The U.N. had sponsored a Gulf-brokered peace deal that eased former president Ali Abdullah Saleh out of office in February 2012, ending a year of nationwide bloody protests against his three decades of iron-fisted rule.

But the U.N. envoy to Yemen, Jamal Benomar, resigned last week after he lost Gulf countries' support, according to diplomats.

Meanwhile, ground fighting between the rebels and forces loyal to exiled President Abedrabbo Mansour Hadi raged on in a string of battleground towns, including the second city of Aden as well as Taez, in a blow to U.S.-led calls for renewed peace talks.

In Taez, the rebels took advantage of the lull in air strikes to overrun the headquarters of the 35th Armoured Brigade, loyal to Hadi, which they had besieged for nearly a week, an army officer said.

The Saudi-led coalition hit back with air strikes against rebel positions inside the captured camp and elsewhere in the city.

The fighting left "dozens dead and wounded", the officer told AFP.

The World Health Organization says at least 944 people have been killed in Yemen since March 19 and there were calls from all sides for the urgent delivery of humanitarian aid.

Riyadh said the strikes, which it launched on March 26 as the rebels closed in on Hadi's last refuge in Aden, had succeeded in eliminating the threat posed to Saudi Arabia and its neighbours by the rebels' air and missile capabilities.

But rebel forces remain in control of the capital Sanaa and swathes of the country and Hadi is still in exile in Riyadh, where he fled when the raids began.

The coalition said its operations would now enter a political phase with the focus on the resumption of talks, aid deliveries and "fighting terrorism".

- Qaida threat - 

Al-Qaida's Yemen branch, regarded by Washington as its most dangerous, has taken advantage of the air war and ground fighting between the rebels and Hadi loyalists to consolidate its grip on Hadramawt province in the southeast.

Seven suspected al-Qaida militants were killed in an apparent U.S. drone strike on the provincial capital Mukalla, which the jihadists overran earlier this month, witnesses and a local official said.

U.S. Defence Secretary Ashton Carter has acknowledged that al-Qaida is gaining ground but has vowed that the longstanding U.S. drone war will go on.

Washington welcomed the end of the Saudi-led air campaign to which it had given intelligence and logistical support.

"The United States welcomes today's announcement by the government of Saudi Arabia and its coalition partners of the conclusion of Operation Decisive Storm in Yemen," National Security Council spokesman Alistair Baskey told AFP.

"We continue to support the resumption of a UN-facilitated political process and the facilitation of humanitarian assistance."

 - Talks calls - 

U.N.-brokered talks between the warring parties broke down in February when Hadi fled to Aden after the Huthis seized power in the capital.

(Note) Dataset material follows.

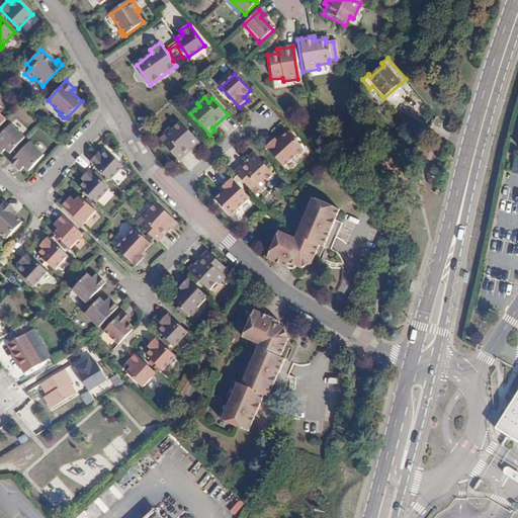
[(200,144),(181,122),(172,131),(170,128),(164,134),(168,139),(163,143),(178,159),(190,148),(192,151),(200,144)]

Hadi's ousted predecessor Ali Abdullah Saleh, who has provided key support to the Shiite rebels, said he hoped the halt to the air war would lead to a return to dialogue.

"We hope that everyone will cooperate to return to dialogue, to find solutions other than placing losing bets that are wrong and costly," he said.

Army units which remained loyal to Saleh after his ouster in 2012 following a bloody year-long uprising have provided crucial support to the rebels in their advance across much of the country.

In an apparent goodwill gesture, the rebels freed three top commanders -- including the defense minister and a brother of Hadi -- whom it had captured during the fighting over the past month, mediators said. 

Iran offered its help in bringing the sides back to the negotiating table.

"Positive developments in Yemen should be followed by urgent humanitarian assistance, intra-Yemeni dialogue and broad-based govt. Ready to help," Foreign Minister Mohammad Javad Zarif tweeted from New York.

In a televised speech from his refuge in Riyadh, Hadi thanked the coalition for its support and refused to give up hope of returning from exile.

"We will soon return to our homeland, to Aden and Sanaa," he said.

He called on all sides to work to implement a resolution adopted by the U.N. Security Council last week which imposed an arms embargo on the rebels but "which paves the way for positive and effective dialogue."